We need a culture change.

And we see that culture change in younger generations,

where men and women do share domestic work and parenting on the basis of equality.

But more is needed to normalise gender equality in the home.

We know that women are much more often the lead parent rearing children.

And while the primary question is about the duty of fathers to play their part,

there is also a question for all of society about ensuring childcare is affordable, so that all parents, all women, have the option of working full-time and pursuing a professional career, if they so choose.

While doing this, we also need to move forward the discussion from childcare to pre-school education,

which we know is essential to give all children the best start in life.

And that has implications in terms of investing sufficient resources to provide good quality jobs that will attract educators,

Not the current situation where many jobs in childcare are low paid.

We know that women are more often than men in low paid work, and part-time work… in childcare, and in retail, as examples.

We also know that women are paid 14% less than men, up from 12% in 2014, according to CSO figures.

This is the ‘gender pay gap’.

Labour’s Senator Ivana Bacik has brought legislation through all stages in the Seanad, to require reporting on the gender pay gap in companies.

Frustratingly, the Government has ruled out progressing our Bill in favour of starting from scratch.

The gender pay gap is also accompanied by a gender-bias in the social welfare system.

Welfare was designed decades ago on the basis of a ‘breadwinner’ model.

Spouses – usually women – are considered ‘dependent adults’, even if they have worked and made social insurance payments in their own right.

This system often gives men control of the entire income from social welfare.

We know that control over the household finances is sometimes used as leverage and control in situations of domestic abuse.

Sexual violence is another gendered issue.

There are hundreds of cases of rape and sexual assault every years.

And most of them are cases of women assaulted by men.

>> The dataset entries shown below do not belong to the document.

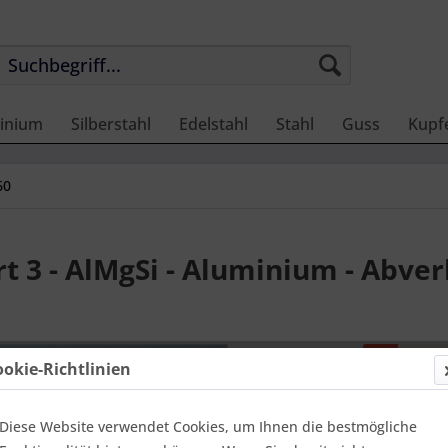
inium
Silberstahl
Edelstahl
Stahl
Guss
Kupf
60
 3 - AlMgSi - Aluminium - Abve
Preis
ookie-Richtlinien
Benach
Diese Website verwendet Cookies, um Ihnen die bestmögliche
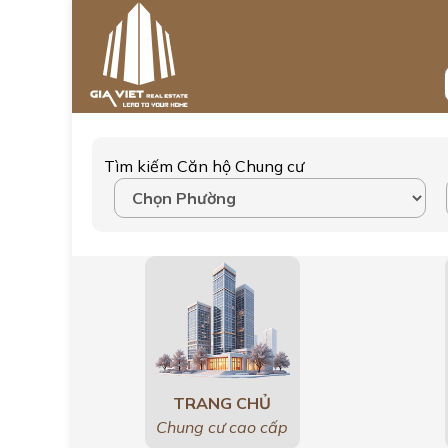
Tìm kiếm Căn hộ Chung cư
TRANG CHỦ
Chung cư cao cấp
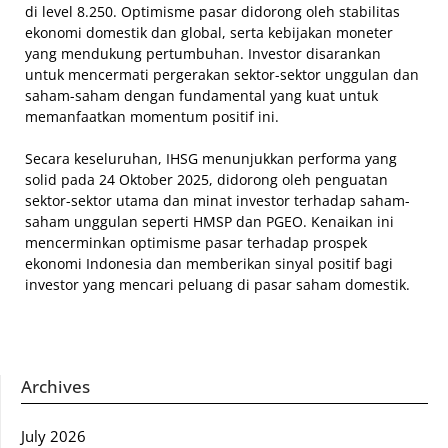
di level 8.250. Optimisme pasar didorong oleh stabilitas
ekonomi domestik dan global, serta kebijakan moneter
yang mendukung pertumbuhan. Investor disarankan
untuk mencermati pergerakan sektor-sektor unggulan dan
saham-saham dengan fundamental yang kuat untuk
memanfaatkan momentum positif ini.
Secara keseluruhan, IHSG menunjukkan performa yang
solid pada 24 Oktober 2025, didorong oleh penguatan
sektor-sektor utama dan minat investor terhadap saham-
saham unggulan seperti HMSP dan PGEO. Kenaikan ini
mencerminkan optimisme pasar terhadap prospek
ekonomi Indonesia dan memberikan sinyal positif bagi
investor yang mencari peluang di pasar saham domestik.
Archives
July 2026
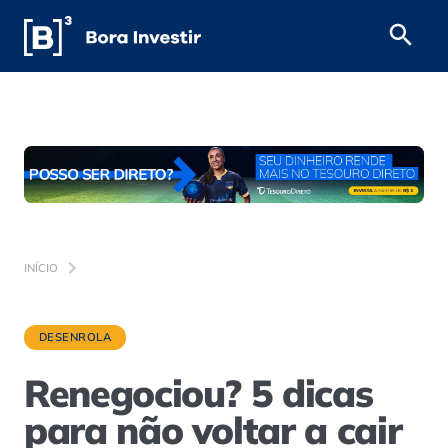
INÍCIO
DESENROLA
Renegociou? 5 dicas
para não voltar a cair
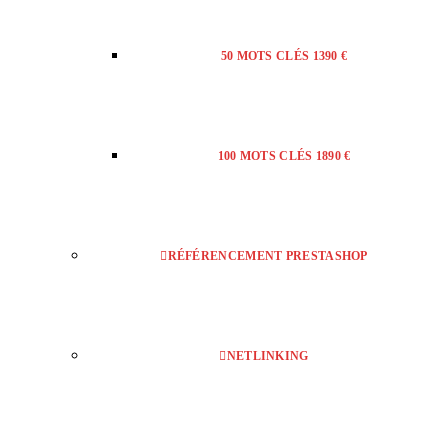
50 MOTS CLÉS 1390 €
100 MOTS CLÉS 1890 €
RÉFÉRENCEMENT PRESTASHOP
NETLINKING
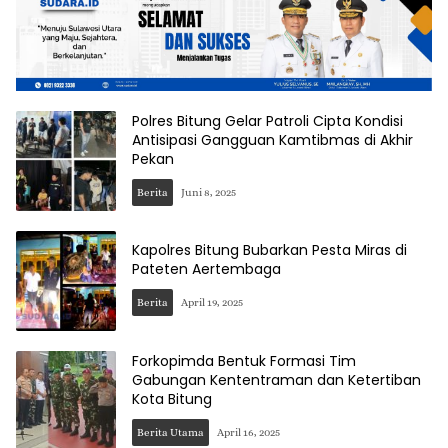
Polres Bitung Gelar Patroli Cipta Kondisi
Antisipasi Gangguan Kamtibmas di Akhir
Pekan
Berita
Juni 8, 2025
Kapolres Bitung Bubarkan Pesta Miras di
Pateten Aertembaga
Berita
April 19, 2025
Forkopimda Bentuk Formasi Tim
Gabungan Kententraman dan Ketertiban
Kota Bitung
Berita Utama
April 16, 2025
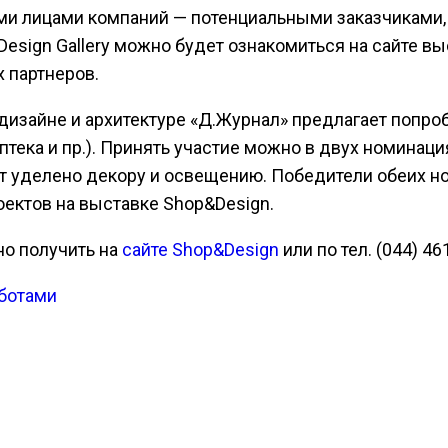
выми лицами компаний — потенциальными заказчиками
Design Gallery можно будет ознакомиться на сайте вы
 партнеров.
 дизайне и архитектуре «Д.Журнал» предлагает попро
аптека и пр.). Принять участие можно в двух номинаци
т уделено декору и освещению. Победители обеих н
оектов на выставке Shop&Design.
о получить на
сайте Shop&Design
или по тел. (044) 46
аботами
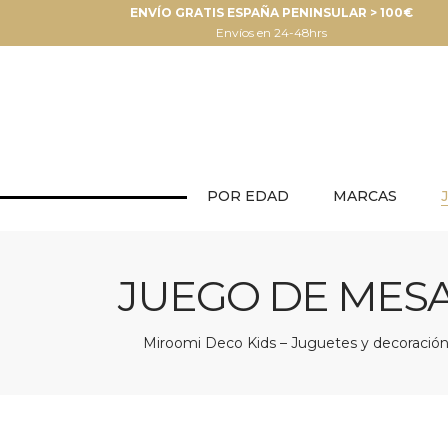
ENVÍO GRATIS ESPAÑA PENINSULAR > 100€
Envíos en 24-48hrs
POR EDAD
MARCAS
JUEGO DE MES
Miroomi Deco Kids – Juguetes y decoración 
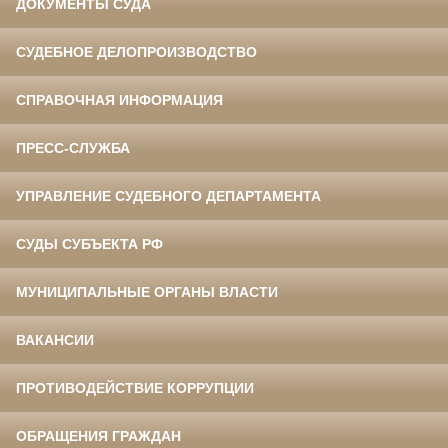
ДОКУМЕНТЫ СУДА
СУДЕБНОЕ ДЕЛОПРОИЗВОДСТВО
СПРАВОЧНАЯ ИНФОРМАЦИЯ
ПРЕСС-СЛУЖБА
УПРАВЛЕНИЕ СУДЕБНОГО ДЕПАРТАМЕНТА
СУДЫ СУБЪЕКТА РФ
МУНИЦИПАЛЬНЫЕ ОРГАНЫ ВЛАСТИ
ВАКАНСИИ
ПРОТИВОДЕЙСТВИЕ КОРРУПЦИИ
ОБРАЩЕНИЯ ГРАЖДАН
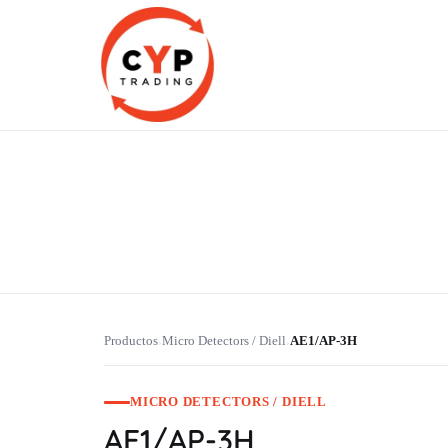
CYP Trading
Professionelle Ersatzteilbeschaffung
Productos
Micro Detectors / Diell
AE1/AP-3H
›
›
MICRO DETECTORS / DIELL
AE1/AP-3H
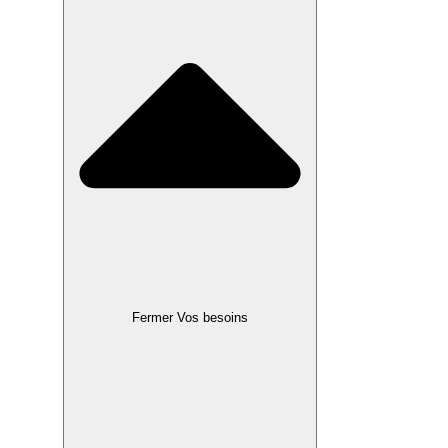
Fermer Vos besoins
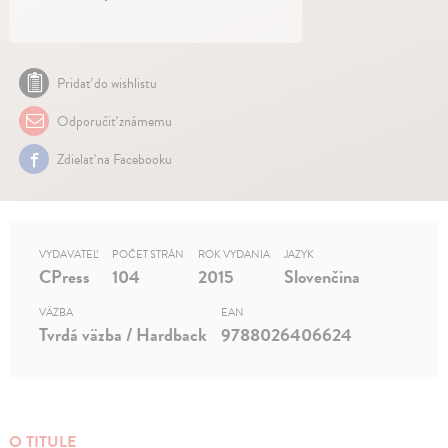
Pridať do wishlistu
Odporučiť známemu
Zdielať na Facebooku
VYDAVATEĽ
POČET STRÁN
ROK VYDANIA
JAZYK
CPress
104
2015
Slovenčina
VÄZBA
EAN
Tvrdá väzba / Hardback
9788026406624
O TITULE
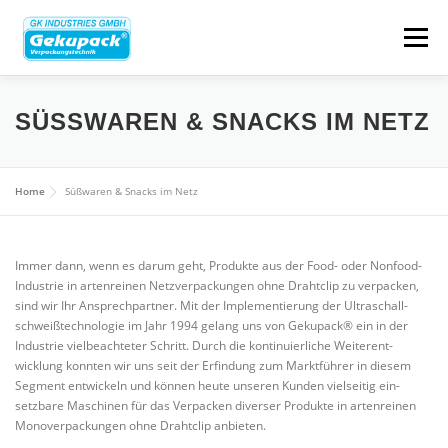
Menü
ÜBER UNS
BRAN­CHEN­LÖ­SUNGEN
SÜSS­WAREN & SNACKS IM NETZ
VER­PA­CKUNGS­ARTEN
MASCHINEN
Home
Süß­waren & Snacks im Netz
UNSERE LÖSUNGEN
Immer dann, wenn es darum geht, Pro­dukte aus der Food- oder Nonfood-
Industrie in arten­reinen Netz­ver­pa­ckungen ohne Drahtclip zu ver­packen,
sind wir Ihr Ansprech­partner. Mit der Imple­men­tierung der Ultra­schall­
schweiß­tech­no­logie im Jahr 1994 gelang uns von Gekupack® ein in der
GEBRAUCHT- & BESTANDSMASCHINEN
KONTAKT
Industrie viel­be­ach­teter Schritt. Durch die kon­ti­nu­ier­liche Wei­ter­ent­
wicklung konnten wir uns seit der Erfindung zum Markt­führer in diesem
Segment ent­wi­ckeln und können heute unseren Kunden viel­seitig ein­
setzbare Maschinen für das Ver­packen diverser Pro­dukte in arten­reinen
KAR­RIERE
EN
Mono­ver­pa­ckungen ohne Drahtclip anbieten.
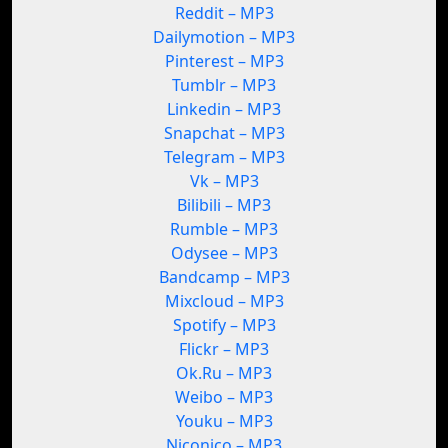
Reddit – MP3
Dailymotion – MP3
Pinterest – MP3
Tumblr – MP3
Linkedin – MP3
Snapchat – MP3
Telegram – MP3
Vk – MP3
Bilibili – MP3
Rumble – MP3
Odysee – MP3
Bandcamp – MP3
Mixcloud – MP3
Spotify – MP3
Flickr – MP3
Ok.Ru – MP3
Weibo – MP3
Youku – MP3
Niconico – MP3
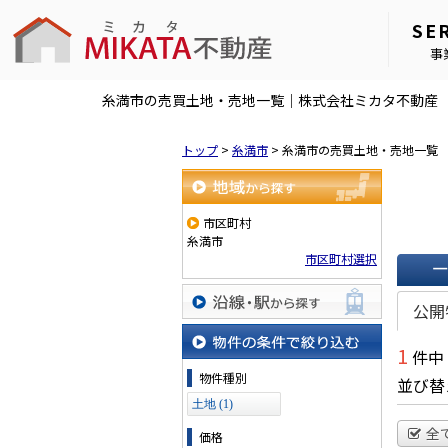
SE
事
糸満市の売買土地・売地一覧｜株式会社ミカタ不動産
トップ
>
糸満市
>
糸満市の売買土地・売地一覧
地域から探す
市区町村
糸満市
市区町村選択
一覧で
公開
沿線・駅から探す
1
件中
物件の条件で絞り込む
物件種別
並び替
土地 (1)
全
価格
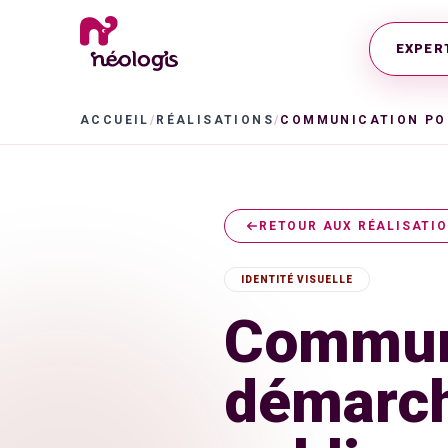
EXPER
ACCUEIL
/
RÉALISATIONS
/
RETOUR AUX RÉALISATI
IDENTITÉ VISUELLE
Communi
démarch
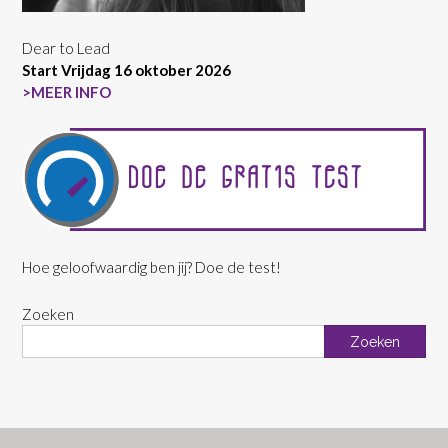
Dear to Lead
Start Vrijdag 16 oktober 2026
>MEER INFO
Hoe geloofwaardig ben jij? Doe de test!
Zoeken
Zoeken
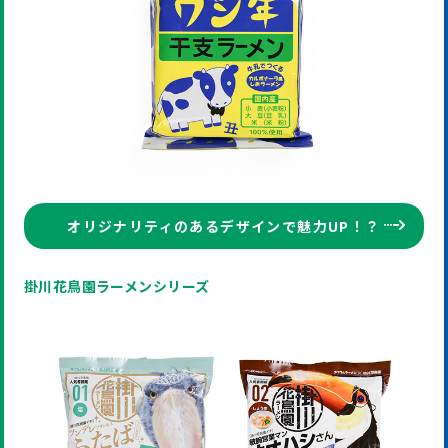
オリジナリティのあるデザインで魅力UP！？
掛川花鳥園ラーメンシリーズ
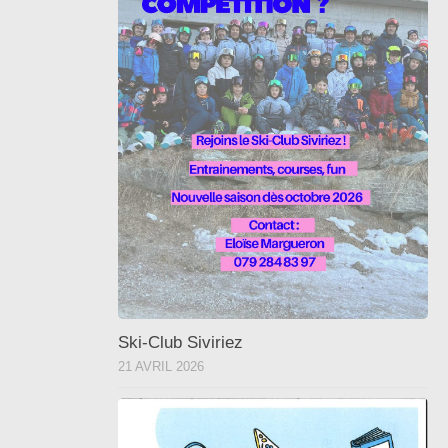
Ski-Club Siviriez
21 AVRIL 2026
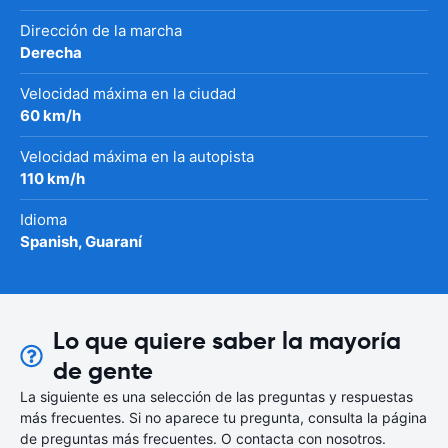
Dirección de la marcha
Derecha
Velocidad máxima en la ciudad
60 km/h
Velocidad máxima en la autopista
110 km/h
Idioma
Spanish, Guaraní
Lo que quiere saber la mayoría
de gente
La siguiente es una selección de las preguntas y respuestas
más frecuentes. Si no aparece tu pregunta, consulta la página
de preguntas más frecuentes. O contacta con nosotros.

This points to a deep inequality of power that the forces of law and order must counter-balance.

I want to address my final remarks to the theme of today’s conference: A Feminist Republic.

There is one thing that is surely necessary for the achievement of a Feminist Republic.

And that is more women in positions of power,

in positions of decision-making in politics, in the public sector and in the private sector.

Labour has a proud record of not only putting forward women candidates and championing gender quotas,

but Labour has done proportionately more than any other party to advance women as ministers of government.

And voluntary quota of 40% of women candidates for the local elections is another example of our commitment to equality.


Politics is a hard profession for many people, women and men alike.

But can we do more to remove specific barriers to women’s participation?

I think we can, and of course we should.

So I ask the question of all of you here.

Tell me.

What do we need to do to make politics equally open as a profession to women?

Let’s identify all of the barriers,

And let’s work to remove those barriers,

So that we can achieve an equal, feminist republic.